“Are we only asking for trouble by conducting a survey when we already know what the employee feedback is going to be?”

Our team are hearing this question more often and I myself have heard it twice within the last week, so I’ll relay the advice I offered the client who presented the thorniest conundrum to me: a major hospitality player that’s facing industry-wide issues they themselves are powerless to immediately improve.

This long-standing client has used Engagement Multiplier consistently over the years to create an engaged and resilient staff and has built a communications programme around their truly exemplary survey results.

So you will forgive me for being surprised when I learned that they have delayed surveying their team three times, for fear of asking for employee feedback when their hands are effectively tied.

I know this leadership team is not alone in feeling this way. All across the globe, our clients are treading the fine line between the impact the pandemic has had on people, and the realities of running their businesses and meeting customer demand.

Is asking for employee feedback like opening Pandora’s box? 

The concern I hear most often is that asking for employee feedback will make the whole situation worse. To those who fear they could open Pandora’s box by inviting employee input, I say this: it’s already open! The conversations are happening. The question at hand is a simple one: do you want to be part of that conversation, or do you prefer to believe it’s not happening?

From a leadership perspective, being part of the conversation that’s already happening means you’re able to get in that conversation. It’s happening anyway, so it’s not like you’re going to create a problem – you’re just going to be involved in it a bit more (and frankly, if that’s not a leader’s remit, I’m not sure what is.)

If you find yourself facing this conundrum, here’s my practical advice for rising to the challenge.

  • Adopt wartime footing. This is not an us versus them situation. In moments like these, it’s essential to develop a true esprit de corps and a “we’re all in this together” mentality. Be candid about the challenges at hand, and how the organisation is meeting them, and actions that have already been taken. Use this context to invite the team to share their ideas and feedback.
  • Realise when you ask for employee feedback there’s only ever one of two opportunities: either an opportunity to correct a misunderstanding or an opportunity to acknowledge a genuine issue. The challenges you are worried about will not be made worse by transparency. What will make them worse? The rampant rumor and speculation that fill the void when leadership is silent.
  • Authenticity will triumph. If a real issue is at hand, acknowledging it publicly is a critical first step. ‘Acknowledge’ is a very important word to focus upon. When genuine problems are publicly acknowledged and drawn out of the shadows and into the daylight, they often shrink a little bit. That’s not to say they go away, but there’s an element of ’the truth shall set you free,’ to this. When you’re transparent about the challenges with your team, you set the stage for authentic conversations as a group.
  • Ask appropriate questions. As proud as I am of our flagship Benchmark Assessment survey, I readily acknowledge it’s not appropriate for every situation. If the comprehensive assessment feels off the mark, instead, I recommend you craft a short, on-demand survey that focuses on the issues at hand.

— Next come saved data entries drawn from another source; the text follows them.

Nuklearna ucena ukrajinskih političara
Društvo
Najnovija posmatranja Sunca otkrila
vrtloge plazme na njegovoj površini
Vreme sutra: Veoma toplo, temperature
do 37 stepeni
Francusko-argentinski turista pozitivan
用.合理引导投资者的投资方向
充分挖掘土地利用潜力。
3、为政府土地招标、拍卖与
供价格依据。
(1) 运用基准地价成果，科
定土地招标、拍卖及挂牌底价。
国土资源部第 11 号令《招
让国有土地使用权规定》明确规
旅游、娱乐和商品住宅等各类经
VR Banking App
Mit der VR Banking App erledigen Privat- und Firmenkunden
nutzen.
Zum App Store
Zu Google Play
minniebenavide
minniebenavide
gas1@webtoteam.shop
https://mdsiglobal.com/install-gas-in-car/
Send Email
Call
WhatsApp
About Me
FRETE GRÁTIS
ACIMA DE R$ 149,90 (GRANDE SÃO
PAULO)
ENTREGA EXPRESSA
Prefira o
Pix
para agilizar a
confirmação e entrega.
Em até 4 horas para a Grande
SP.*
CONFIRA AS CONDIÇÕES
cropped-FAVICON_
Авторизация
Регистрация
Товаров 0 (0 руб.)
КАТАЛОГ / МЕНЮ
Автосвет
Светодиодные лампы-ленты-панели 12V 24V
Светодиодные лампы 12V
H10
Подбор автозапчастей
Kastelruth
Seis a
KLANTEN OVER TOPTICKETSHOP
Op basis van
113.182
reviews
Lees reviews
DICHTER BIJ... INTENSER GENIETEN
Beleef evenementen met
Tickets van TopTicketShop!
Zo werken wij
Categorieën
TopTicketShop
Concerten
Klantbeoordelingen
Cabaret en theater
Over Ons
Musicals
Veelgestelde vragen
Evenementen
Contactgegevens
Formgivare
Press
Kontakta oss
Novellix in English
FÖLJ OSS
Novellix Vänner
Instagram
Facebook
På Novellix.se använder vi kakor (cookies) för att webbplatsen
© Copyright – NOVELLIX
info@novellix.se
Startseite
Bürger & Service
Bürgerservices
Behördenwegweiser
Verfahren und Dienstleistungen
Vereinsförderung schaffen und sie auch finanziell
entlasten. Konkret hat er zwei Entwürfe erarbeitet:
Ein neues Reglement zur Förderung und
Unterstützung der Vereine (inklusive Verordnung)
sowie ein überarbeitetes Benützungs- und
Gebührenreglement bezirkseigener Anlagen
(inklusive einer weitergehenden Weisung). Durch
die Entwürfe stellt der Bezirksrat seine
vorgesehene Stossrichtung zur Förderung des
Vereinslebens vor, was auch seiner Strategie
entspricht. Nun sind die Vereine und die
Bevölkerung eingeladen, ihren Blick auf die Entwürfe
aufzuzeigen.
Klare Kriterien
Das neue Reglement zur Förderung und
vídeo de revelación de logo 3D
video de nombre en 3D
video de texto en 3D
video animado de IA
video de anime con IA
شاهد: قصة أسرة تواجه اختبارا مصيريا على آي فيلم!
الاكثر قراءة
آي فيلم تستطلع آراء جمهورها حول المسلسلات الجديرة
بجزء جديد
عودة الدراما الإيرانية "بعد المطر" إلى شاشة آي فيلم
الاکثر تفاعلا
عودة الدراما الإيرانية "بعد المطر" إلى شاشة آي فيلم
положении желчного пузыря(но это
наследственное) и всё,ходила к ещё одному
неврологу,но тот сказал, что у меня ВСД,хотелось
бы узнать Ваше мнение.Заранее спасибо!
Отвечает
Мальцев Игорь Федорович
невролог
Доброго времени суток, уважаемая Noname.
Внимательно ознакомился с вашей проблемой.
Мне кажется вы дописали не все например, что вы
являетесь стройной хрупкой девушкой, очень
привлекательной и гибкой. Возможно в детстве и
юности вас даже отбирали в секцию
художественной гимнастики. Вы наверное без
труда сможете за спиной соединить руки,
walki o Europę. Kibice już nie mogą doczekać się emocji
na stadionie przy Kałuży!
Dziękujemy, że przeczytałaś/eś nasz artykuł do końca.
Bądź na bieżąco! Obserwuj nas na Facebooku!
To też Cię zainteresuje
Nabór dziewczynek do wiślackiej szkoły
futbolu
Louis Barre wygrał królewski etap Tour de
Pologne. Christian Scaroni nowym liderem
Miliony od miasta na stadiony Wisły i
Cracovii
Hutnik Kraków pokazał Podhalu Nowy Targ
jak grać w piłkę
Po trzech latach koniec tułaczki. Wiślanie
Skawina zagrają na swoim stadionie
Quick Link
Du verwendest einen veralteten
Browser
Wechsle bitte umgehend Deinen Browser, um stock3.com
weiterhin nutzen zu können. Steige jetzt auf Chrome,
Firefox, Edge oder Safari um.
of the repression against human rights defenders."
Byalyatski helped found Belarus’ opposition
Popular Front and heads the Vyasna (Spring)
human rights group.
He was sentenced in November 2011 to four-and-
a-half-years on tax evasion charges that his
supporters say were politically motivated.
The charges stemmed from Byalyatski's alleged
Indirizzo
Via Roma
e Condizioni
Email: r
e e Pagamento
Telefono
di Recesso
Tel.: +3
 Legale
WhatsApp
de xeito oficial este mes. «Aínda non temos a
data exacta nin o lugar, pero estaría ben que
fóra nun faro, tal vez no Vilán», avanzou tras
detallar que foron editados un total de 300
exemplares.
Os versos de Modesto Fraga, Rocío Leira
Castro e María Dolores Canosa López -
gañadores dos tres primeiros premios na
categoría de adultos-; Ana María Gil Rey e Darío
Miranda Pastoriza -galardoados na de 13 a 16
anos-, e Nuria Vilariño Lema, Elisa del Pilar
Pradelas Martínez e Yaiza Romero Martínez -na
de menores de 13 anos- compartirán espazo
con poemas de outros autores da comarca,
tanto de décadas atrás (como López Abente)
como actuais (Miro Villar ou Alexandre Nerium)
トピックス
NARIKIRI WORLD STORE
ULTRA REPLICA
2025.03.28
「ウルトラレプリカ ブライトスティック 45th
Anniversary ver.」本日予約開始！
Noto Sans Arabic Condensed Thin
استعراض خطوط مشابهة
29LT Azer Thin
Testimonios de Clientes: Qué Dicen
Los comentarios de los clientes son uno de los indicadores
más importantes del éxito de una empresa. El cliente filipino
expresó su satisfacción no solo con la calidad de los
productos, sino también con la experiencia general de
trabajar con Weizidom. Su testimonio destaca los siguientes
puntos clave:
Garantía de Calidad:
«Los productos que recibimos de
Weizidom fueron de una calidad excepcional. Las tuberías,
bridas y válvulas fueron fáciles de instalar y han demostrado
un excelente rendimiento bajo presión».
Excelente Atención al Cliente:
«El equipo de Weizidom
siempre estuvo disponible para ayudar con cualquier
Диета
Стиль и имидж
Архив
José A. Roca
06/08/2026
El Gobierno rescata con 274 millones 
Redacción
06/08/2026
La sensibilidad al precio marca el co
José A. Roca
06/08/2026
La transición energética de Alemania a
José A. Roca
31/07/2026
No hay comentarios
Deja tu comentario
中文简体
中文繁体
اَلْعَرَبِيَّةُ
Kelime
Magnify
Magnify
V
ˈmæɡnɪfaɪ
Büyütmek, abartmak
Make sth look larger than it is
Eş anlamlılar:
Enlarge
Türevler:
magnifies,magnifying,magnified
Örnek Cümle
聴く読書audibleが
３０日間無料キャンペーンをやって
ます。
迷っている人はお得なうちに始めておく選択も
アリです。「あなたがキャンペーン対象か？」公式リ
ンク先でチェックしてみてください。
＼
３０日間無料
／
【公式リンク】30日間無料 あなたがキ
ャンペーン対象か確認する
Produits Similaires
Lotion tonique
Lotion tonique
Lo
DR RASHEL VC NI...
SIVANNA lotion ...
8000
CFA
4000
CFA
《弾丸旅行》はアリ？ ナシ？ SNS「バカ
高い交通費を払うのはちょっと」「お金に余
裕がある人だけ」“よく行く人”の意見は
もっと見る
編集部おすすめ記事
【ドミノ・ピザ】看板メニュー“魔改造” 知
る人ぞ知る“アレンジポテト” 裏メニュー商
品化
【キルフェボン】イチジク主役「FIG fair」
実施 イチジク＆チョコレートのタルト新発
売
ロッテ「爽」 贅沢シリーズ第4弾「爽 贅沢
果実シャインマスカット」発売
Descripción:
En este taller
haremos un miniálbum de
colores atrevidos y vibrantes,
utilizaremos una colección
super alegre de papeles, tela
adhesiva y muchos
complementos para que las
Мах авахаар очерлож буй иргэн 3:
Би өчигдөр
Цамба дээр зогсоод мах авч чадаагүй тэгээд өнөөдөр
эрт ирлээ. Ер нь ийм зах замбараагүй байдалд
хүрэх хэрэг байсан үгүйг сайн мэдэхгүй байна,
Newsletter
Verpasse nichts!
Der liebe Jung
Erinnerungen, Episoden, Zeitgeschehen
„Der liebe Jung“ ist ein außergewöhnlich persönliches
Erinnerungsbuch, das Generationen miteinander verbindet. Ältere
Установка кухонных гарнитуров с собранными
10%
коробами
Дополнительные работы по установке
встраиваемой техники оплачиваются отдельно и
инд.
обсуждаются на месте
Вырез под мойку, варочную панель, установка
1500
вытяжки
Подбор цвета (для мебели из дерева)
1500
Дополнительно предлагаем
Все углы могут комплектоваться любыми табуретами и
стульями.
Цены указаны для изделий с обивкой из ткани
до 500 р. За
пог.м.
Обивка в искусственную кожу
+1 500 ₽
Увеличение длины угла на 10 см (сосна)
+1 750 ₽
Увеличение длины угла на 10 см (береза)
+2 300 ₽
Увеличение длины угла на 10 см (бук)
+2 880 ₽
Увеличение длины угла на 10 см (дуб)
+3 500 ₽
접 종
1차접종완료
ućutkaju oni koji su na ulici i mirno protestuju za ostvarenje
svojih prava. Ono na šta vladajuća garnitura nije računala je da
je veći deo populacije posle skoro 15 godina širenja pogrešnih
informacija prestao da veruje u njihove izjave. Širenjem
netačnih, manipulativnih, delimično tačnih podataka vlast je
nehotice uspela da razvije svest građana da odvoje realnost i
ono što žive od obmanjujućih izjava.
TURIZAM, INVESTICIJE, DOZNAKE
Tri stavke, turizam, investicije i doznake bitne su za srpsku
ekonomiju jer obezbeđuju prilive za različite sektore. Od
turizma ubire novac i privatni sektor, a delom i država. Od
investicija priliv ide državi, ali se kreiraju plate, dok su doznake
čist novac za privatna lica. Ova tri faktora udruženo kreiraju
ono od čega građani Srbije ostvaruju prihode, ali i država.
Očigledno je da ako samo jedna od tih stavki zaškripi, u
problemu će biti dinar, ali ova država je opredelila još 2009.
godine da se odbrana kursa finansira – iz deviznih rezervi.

When you follow honest communication about the challenges the business is facing by saying ‘We’re determined to emerge stronger with there are a few questions we’d like to ask you which will help us as a business to move forward,’ you are creating a powerful moment of connection with your employees by showing some human vulnerability and addressing them as peers. Focus on asking the one or two actions employees think are practical that could be implemented now, and chances are good you’ll garner some incredibly good ideas.

Moments like these are actually incredibly valuable opportunities for leaders to truly lead. Your people are looking for it, and by asking for their insights, you’ll be armed with the knowledge that makes for more confident decisions and more successful outcomes. Best of all, this approach will strengthen your employees’ connections to the company, bolster their trust and reinvigorate the culture.